[Translated from the Swedish by Alan Blair]
Rating: 3 Stars
‘The Laughing Policeman’ is considered a vintage crime classic. It was first published in Sweden in 1968 by the wife and husband team of Sjowall and Wahloo respectively, and is one of ten books featuring Detective Martin Beck of the Stockholm Homicide Squad.
The book is reflective of the events of the day. The reverberations of the Vietnam War are being felt as far away as Sweden, when the story opens. The police are preoccupied with anti-Vietnam demonstrators outside the U.S. embassy, and violence is escalating on both sides. Beck, who is not among those trying to quell the demonstrators, is woken in the night with the news that a mass-murder has been committed on a commuter bus by an unknown gunman. He has a personal stake in this crime. One of the victims on the bus was a junior of his, and that makes Beck and his squad look at the case very closely.
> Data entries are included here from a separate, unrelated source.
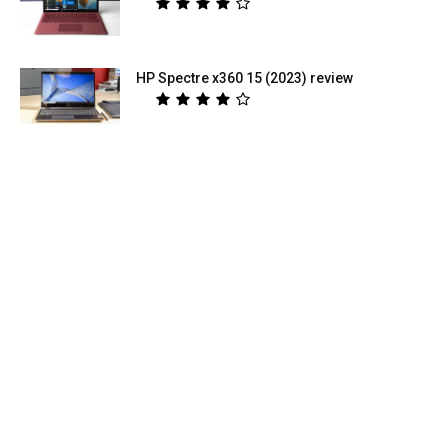
HP Spectre x360 15 (2023) review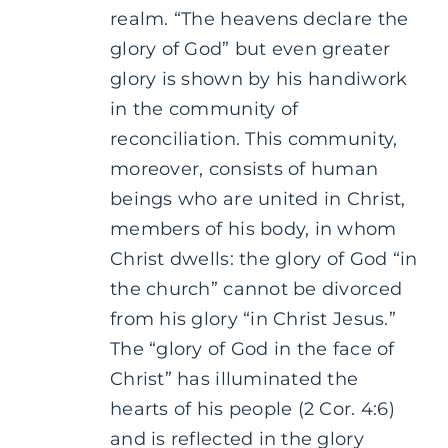
realm. “The heavens declare the
glory of God” but even greater
glory is shown by his handiwork
in the community of
reconciliation. This community,
moreover, consists of human
beings who are united in Christ,
members of his body, in whom
Christ dwells: the glory of God “in
the church” cannot be divorced
from his glory “in Christ Jesus.”
The “glory of God in the face of
Christ” has illuminated the
hearts of his people (2 Cor. 4:6)
and is reflected in the glory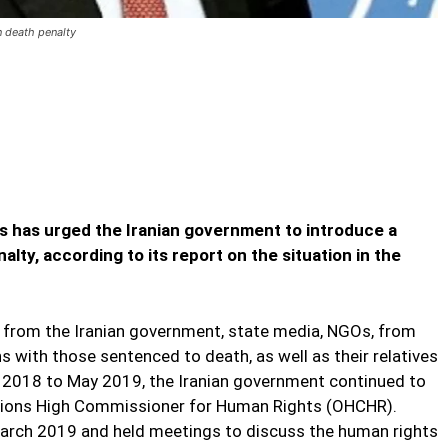
n death penalty
es Iran to introduce moratorium on
oduce moratorium on death penalty
 has urged the Iranian government to introduce a
lty, according to its report on the situation in the
d from the Iranian government, state media, NGOs, from
 with those sentenced to death, as well as their relatives
 2018 to May 2019, the Iranian government continued to
Nations High Commissioner for Human Rights (OHCHR).
March 2019 and held meetings to discuss the human rights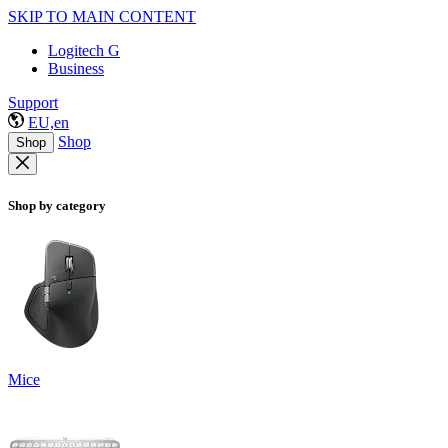
SKIP TO MAIN CONTENT
Logitech G
Business
Support
EU,en
Shop
Shop
Shop by category
Mice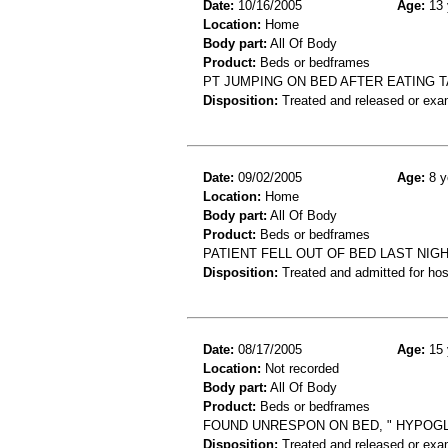
Date:
10/16/2005
Age:
13 
Location:
Home
Body part:
All Of Body
Product:
Beds or bedframes
PT JUMPING ON BED AFTER EATING T
Disposition:
Treated and released or exa
Date:
09/02/2005
Age:
8 y
Location:
Home
Body part:
All Of Body
Product:
Beds or bedframes
PATIENT FELL OUT OF BED LAST NIG
Disposition:
Treated and admitted for hospi
Date:
08/17/2005
Age:
15 
Location:
Not recorded
Body part:
All Of Body
Product:
Beds or bedframes
FOUND UNRESPON ON BED, " HYPOGL
Disposition:
Treated and released or exa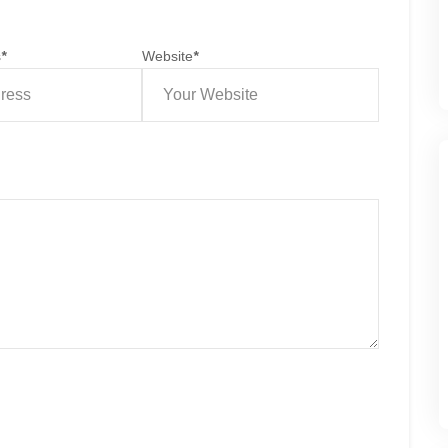
s
*
Website
*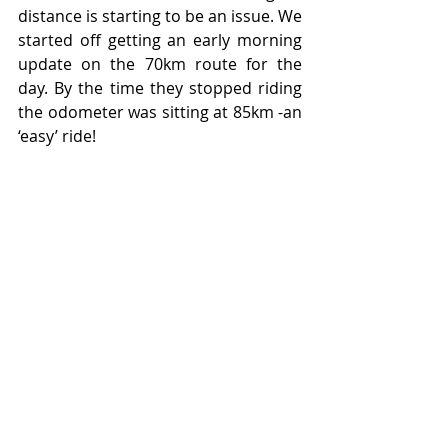
distance is starting to be an issue. We 
started off getting an early morning 
update on the 70km route for the 
day. By the time they stopped riding 
the odometer was sitting at 85km -an 
‘easy’ ride!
The media, public, and politicians work themselves into a lather at this violent incident, and the police are demanded to throw themselves into action. What is unusual about this book is that the pace is measured. The reader may be in no less of a hurry than the jittery populace of Stockholm, but Beck and his team proceed methodically, investigating every possible angle, knocking on doors, laboriously compiling paperwork, and systematically eliminating suspects. These things do not happen overnight. Perhaps that’s why this book is considered a definitive example of the police procedural.
The unhappily married and lugubrious Beck grew on me, as did the rest of his colleagues, each one indelibly etched in the mind. One drawback to this book is the translation – I found it to be disjointed and quite jarring, till I could settle into the rhythm of the story. This is certainly a book that requires a longer attention span, but the plot pulls you in, and keeps you reading, till you reach the highly satisfying conclusion.